Tuesday, December 6, 2011

Post Response to Kate's Blog

Sorry all, having trouble posting with the other comments again.
Kate asks, “Do you agree with Terranova’s arguments of free labor regarding the internet?”
This is of current interest to me as I am writing a Marxist critique on “old media” this semester for one of my other classes. Because of that, I will try to draw out some key differences I noticed from how Terranova critiques free labor on the internet in comparison with how I critique “old media” – reality TV show – Undercover Boss.
I think there are several key differences in which Terranvova argues in “new media” that warrants a different approach of labor from Classic Marxist thought. First, that human intelligence differs from more traditional types of labor and therefore cannot be “managed” the same; second, from the chapters, I gather that Terranova is discussing computers as enhancing human productivity, instead of more traditional uses of machines – on assembly lines, etc. or of human’s bodies in factories/assembly lines; thirds, the internet is less transparent, with less boundaries and hard to pinpoint limits than in comparison to television; fourth, not must emphasis is placed on morality in the digital economy; fifth, biological computing functions in a bottom up system of power; and lastly, as we have been discussing in class this semester, from a Foucauldian perspective, control exists on the Internet, but exists at the level of self-regulation.
Terranova’s observations significantly differ with the arguments I making about a type of “old media.” Reality TV, as Terranova discusses, is geared towards the audience. Reality TV participants are labor members who usually are a part of the “cheap labor” market in which they are usually just experiments in a fixed, capitalist system. As Hasinoff (2008) found in her analysis on America’s Next Top Model and as I am arguing for my own essay, labor exists in a fixed capitalist system in which the tokened/picked winner(s) have the opportunity to rise out of a class division within capitalist structures. But, they can only do so, through individual success, and not collectively- thus reiterating a “Horatio Alger pull yourself up alone” narrative. This narrative of individualism is crucial to the lively structures of capitalism in a classic Marxist perspective. It stabilizes the system of power because very few people will actually be able to individually achieve a higher class rank. In my opinion, I see this perspective very different from Terranova’s because in her argument, it seems that “free labor” seems more collective – not necessarily people doing things collectively, but a collective, at least a fluidity, of free flowing information in space makes it hard to see how labor is transferred/exists from a classic Marxist perspective.
 Also, on the internet, Terranova asserts that self-regulation occurs; I find this to greatly differ from a Marxist perspective in my analysis, along with countless other analyses of television. On reality TV, contestants usually do not regulate themselves; rather, at least on Undercover Boss and America’s Next Top Model, there is already a fixed system in place in which both workers and contestants know they have to abide by. Yes, reality TV participants make changes to their selves, but it comes from a top-down structure, either by the CEO or Tyra Banks and her judges. Lastly, while Terranova observes that the digitial economy doesn’t take great interest in morality, I find the political economy to care greatly about morality and base its capitalist structures around this notion. For example, getting back to the capitalist value of individualism, it is ingrained in the idea of moral values and what a citizen should do morally to stabilize these capitalist structures – that they are needed and serve a GOOD purpose for life. That is one narrative that comes from the top down by CEOs who talk to their employees on Undercover Boss.

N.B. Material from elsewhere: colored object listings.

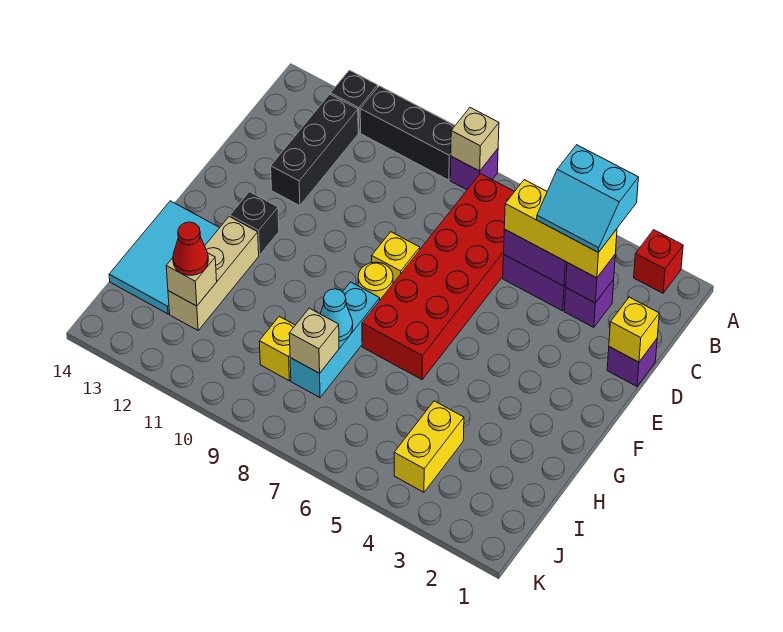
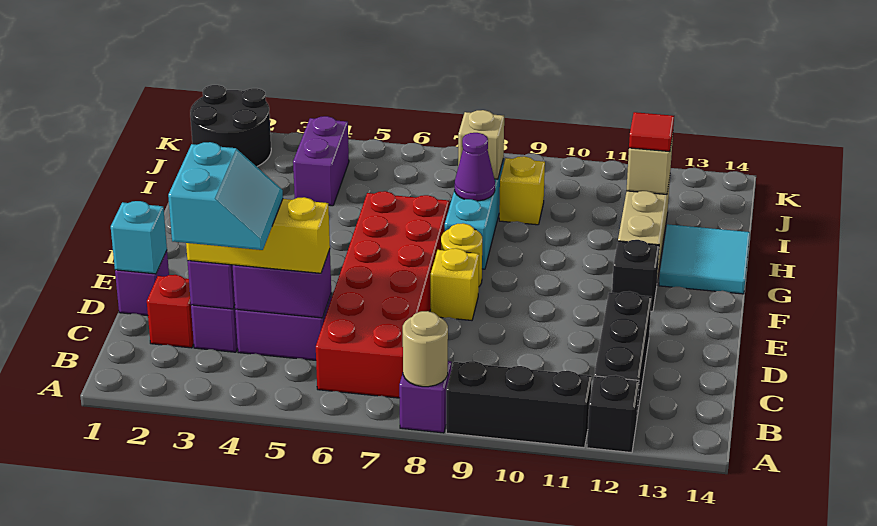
red 1x1 brick [634,230,683,293] -> red 1x1 brick moved to [147,275,194,348]
tan 1x1 brick [451,108,499,171] -> tan 1x1 round brick [403,311,448,387]
cyan 2x2 slope [537,145,639,253] -> cyan 2x2 slope turned to [168,142,283,250]
yellow 1x1 brick [609,297,659,362] -> cyan 1x1 brick [111,201,167,274]
cyan 2x3 tile [109,201,220,314] -> cyan 2x2 tile [659,224,750,294]
cyan 1x1 cone [320,289,353,341] -> purple 1x1 cone [455,133,495,201]
yellow 1x2 brick [394,401,464,492] -> purple 1x2 brick [293,116,349,206]
red 1x1 cone [173,222,208,275] -> red 1x1 tile [629,112,674,152]
none -> black 2x2 round brick [190,85,271,167]

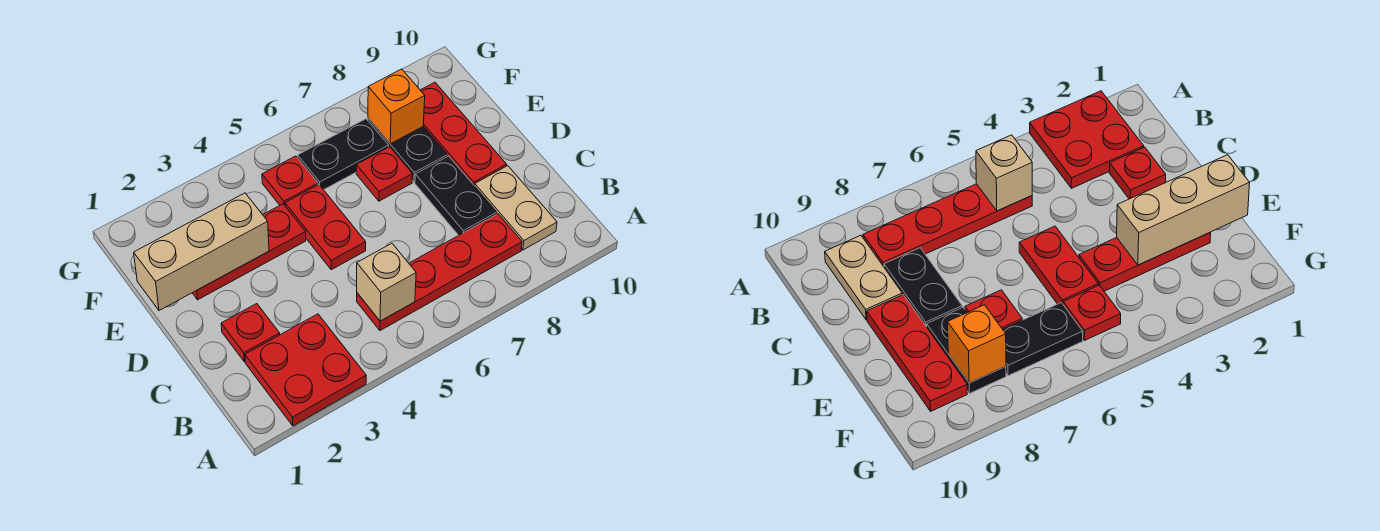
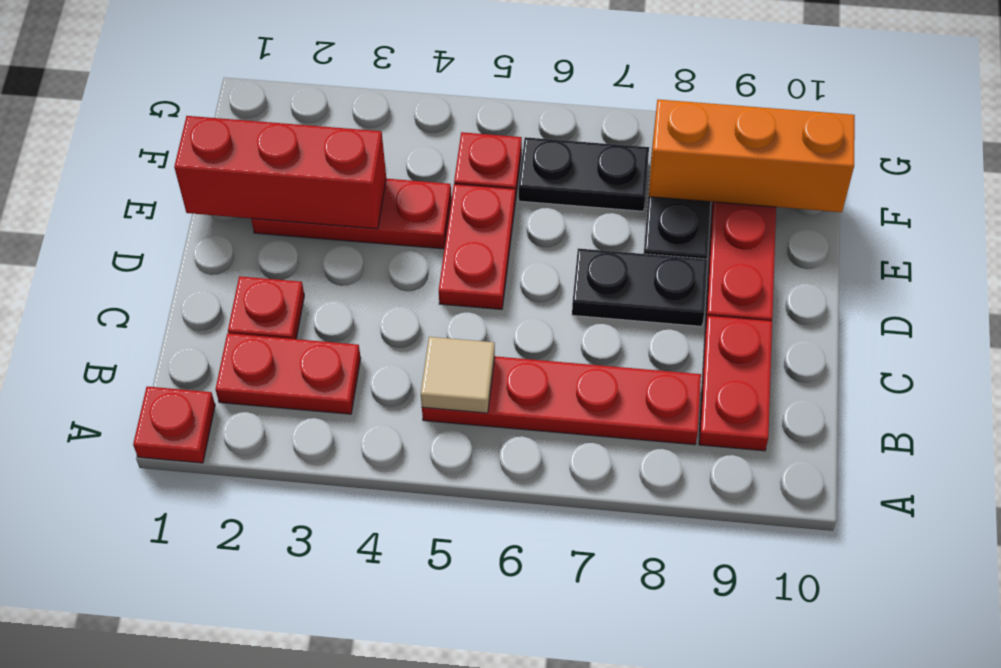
red 2x2 plate [245,314,366,426] -> red 1x2 plate [215,333,361,414]
tan 1x1 brick [357,243,416,321] -> tan 1x1 tile [421,337,495,413]
tan 1x2 plate [475,166,557,250] -> red 1x2 plate [699,316,772,451]
black 1x2 plate [415,156,497,235] -> black 1x2 plate turned to [572,248,707,326]
tan 1x3 brick [134,193,269,311] -> red 1x3 brick [174,116,386,229]
red 1x1 plate [356,147,413,201] -> red 1x1 plate moved to [133,387,215,463]
orange 1x1 brick [368,69,425,144] -> orange 1x3 brick [649,99,855,212]

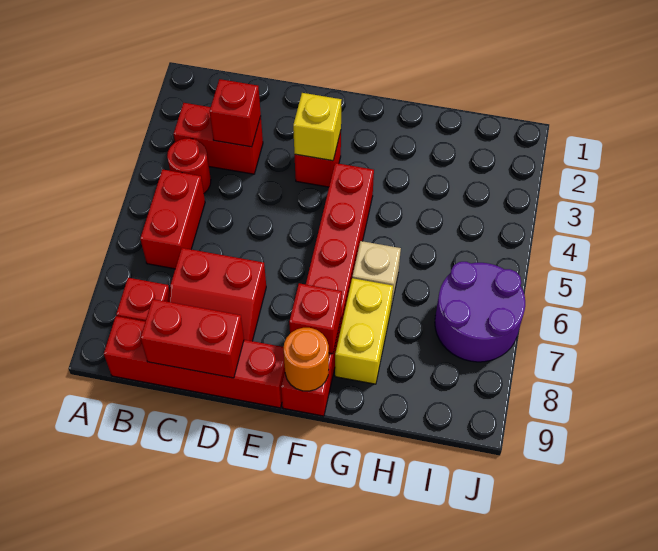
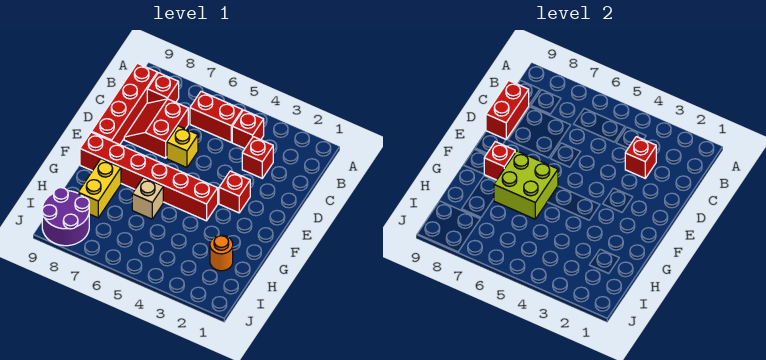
red 1x2 brick [174,103,263,174] -> red 1x1 brick [242,137,273,178]
red 1x1 round brick [167,139,211,193] -> red 1x1 brick [232,110,264,148]
yellow 1x1 brick [293,93,341,161] -> yellow 1x1 brick moved to [167,126,198,168]
none -> lime 2x2 brick [494,151,558,219]
orange 1x1 round brick [284,328,329,391] -> orange 1x1 round brick moved to [210,235,233,271]
yellow 1x2 brick [335,278,393,384] -> yellow 1x2 brick turned to [78,159,121,218]
purple 2x2 round brick [435,262,525,362] -> purple 2x2 round brick moved to [42,188,89,246]

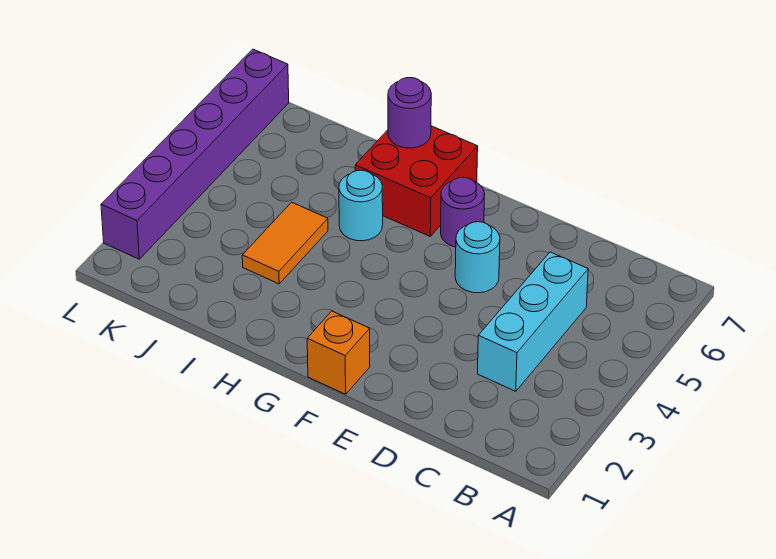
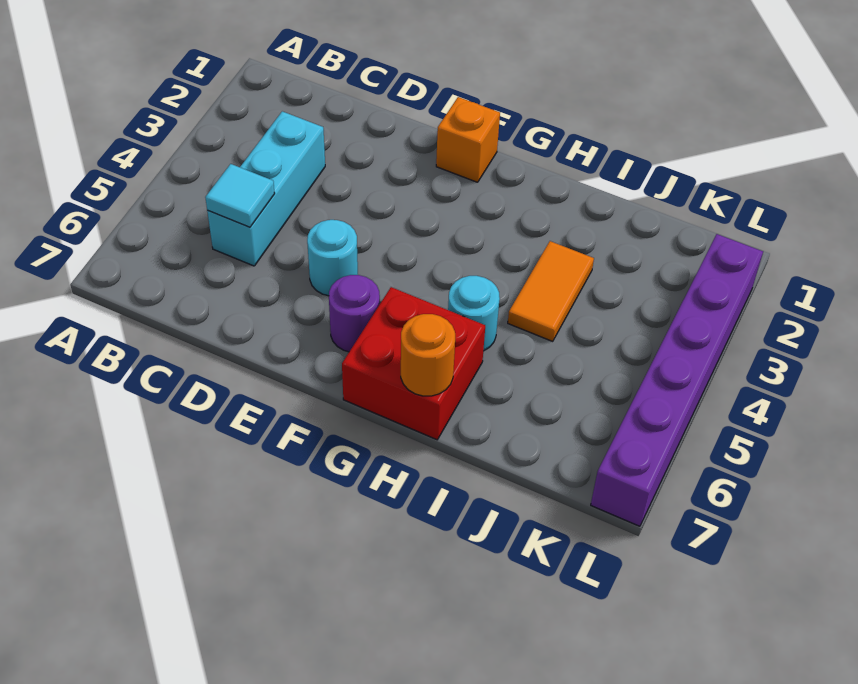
none -> cyan 1x1 tile [205,164,275,227]
purple 1x1 round brick [388,78,431,148] -> orange 1x1 round brick [401,314,455,396]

So, to conclude, as Kate asks, Do I agree with Terranova’s position on “free labor” – Yes and No. While I think a Marxist approach is the best approach to critiquing media in general, especially “old media,” I see many relevant and possibly necessary points made by Terranova, especially the idea of the fluidity of information as not being able to be critiqued from a Classic Marxist Perspective. If only Marx was alive today to answer back to Terranova’s analysis and critique “new media” himself!